What is expected
Would you copy every record exactly as it stands and drop the pictures?

Page images and extracted text
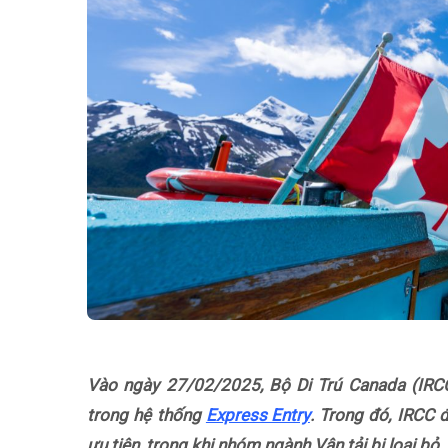
Vào ngày 27/02/2025, Bộ Di Trú Canada (IRCC
trong hệ thống
Express Entry
. Trong đó, IRCC
ưu tiên, trong khi nhóm ngành Vận tải bị loại bỏ.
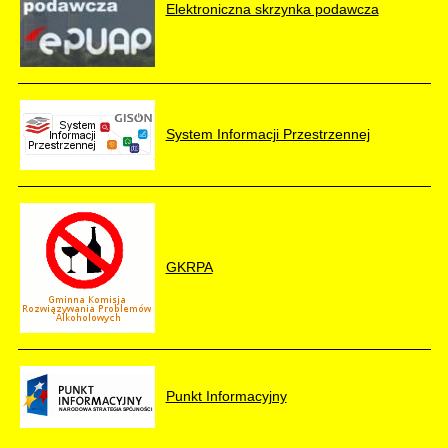
Elektroniczna skrzynka podawcza
System Informacji Przestrzennej
GKRPA
Punkt Informacyjny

Answer space
Vào ngày 27/02/2025, Bộ Di Trú Canada (IRCC
trong hệ thống
Express Entry
. Trong đó, IRCC
ưu tiên, trong khi nhóm ngành Vận tải bị loại bỏ.
Elektroniczna skrzynka podawcza
System Informacji Przestrzennej
GKRPA
Punkt Informacyjny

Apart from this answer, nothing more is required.